A recent Open Data Institute (ODI) summit in London featured a number of talks where a range of stakeholders discussed open data: how important it is, how it unleashes the true potential of data, what it means, what possibilities if offers, and where the future of the open data lies. Open data, should be accessible to all, usable and sharable by all, and as such is a key tool in seeking to advance sustainable development and be used for good governance.
However, despite more data being published in open formats, data scientists, journalists and analysts are often left with a daunting and time-consuming task of not only finding relevant data and discovering new datasets, but most importantly understanding it before any analysis can be done. That information should be found in the metadata that should couple the data published.
Metadata is, in essence, structured information that makes it easier to retrieve, use or manage an information resource. In practice, metadata describes a dataset and its structure, and helps users discover it. The information usually includes such basic elements as: title, who published the dataset, when it was published, how often it is updated and what license is associated with the dataset. These are classed as ‘descriptive metadata’ as opposed to ‘structural metadata’, which describes for example information on page layout or an object’s component and their relationships (such as chapters or tables in a book).
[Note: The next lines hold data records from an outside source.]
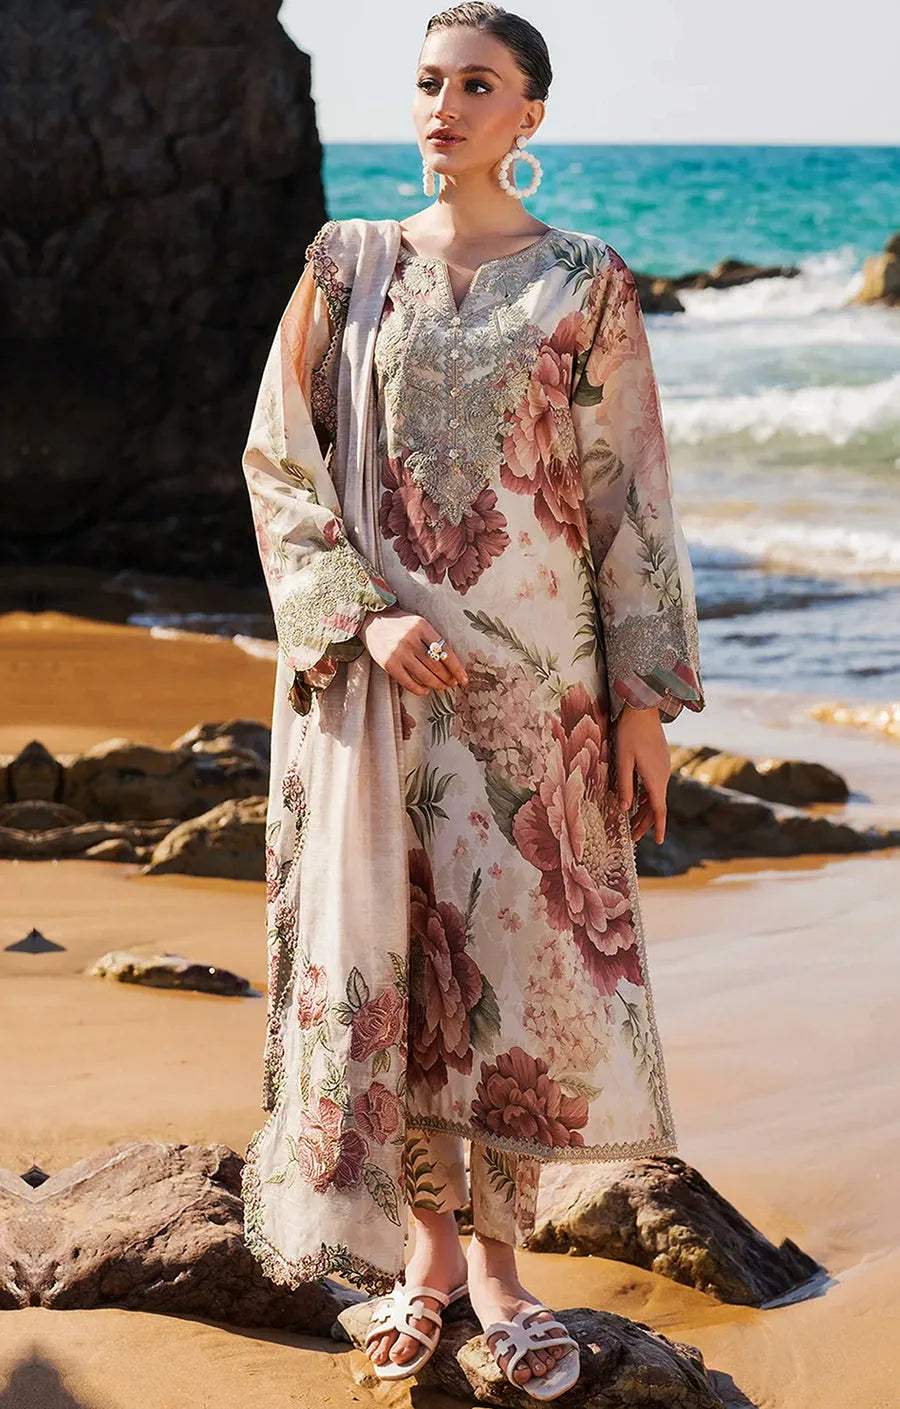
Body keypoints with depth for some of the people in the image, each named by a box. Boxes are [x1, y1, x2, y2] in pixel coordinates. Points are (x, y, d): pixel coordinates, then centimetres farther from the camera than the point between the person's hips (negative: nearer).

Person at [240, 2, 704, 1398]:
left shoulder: (584, 285, 1)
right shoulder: (348, 268, 5)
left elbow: (630, 500, 0)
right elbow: (281, 466, 3)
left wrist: (645, 700, -4)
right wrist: (365, 618, -11)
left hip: (530, 675, -1)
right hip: (375, 668, 1)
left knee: (520, 957, 2)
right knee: (384, 954, 3)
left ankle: (499, 1261, 16)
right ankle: (425, 1246, 20)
Just as the number of open datasets has exponentially increased, so too has the number of open data portals and associated standards. There are currently 521 open data portals listed on Data Portals, a list curated by a group of experts from around the world. Staggeringly 197 are associated with Europe, 100 registered in the USA, and only 33 in Africa. Simple analysis of the resources reveal that 118 of the portals are classed as Government (or ‘government’), 12 as Community, 5 as Institutional and 6 as Research. In total 141 open data portals are assigned a publisher, the remaining 380 are not assigned on a publisher classification basis. Five of the portals are listed as ‘inactive’.
This information was pooled from the website’s metadata; however, it seems that although the metadata is present, only a quarter has annotated fields. This in itself can stem from a variety of issues, but one stands out in particular: this data is incomplete because the data portals listed do not provide comprehensive metadata that describes their own platforms. 385 portals have metadata associated with them. Only 8 provide links to full metadata downloads and only 12 provide a working API (application programming interface) point.
The above problem combined with an ever-increasing number of open data portals begs the question: which metadata standards are used, if any, and which platforms are most prevalently used for these portals?
This paper investigates how open data portals share their metadata and explores the most prevalent underlying metadata standards used. It seeks to understand to what extent the metadata standards used by the predominant open data platforms are interoperable. Interoperble metadata across open data portals enables datasets to be discoverable,
re-useable and searchable across portals rather than ‘siloed’ within them (this is called a federated search).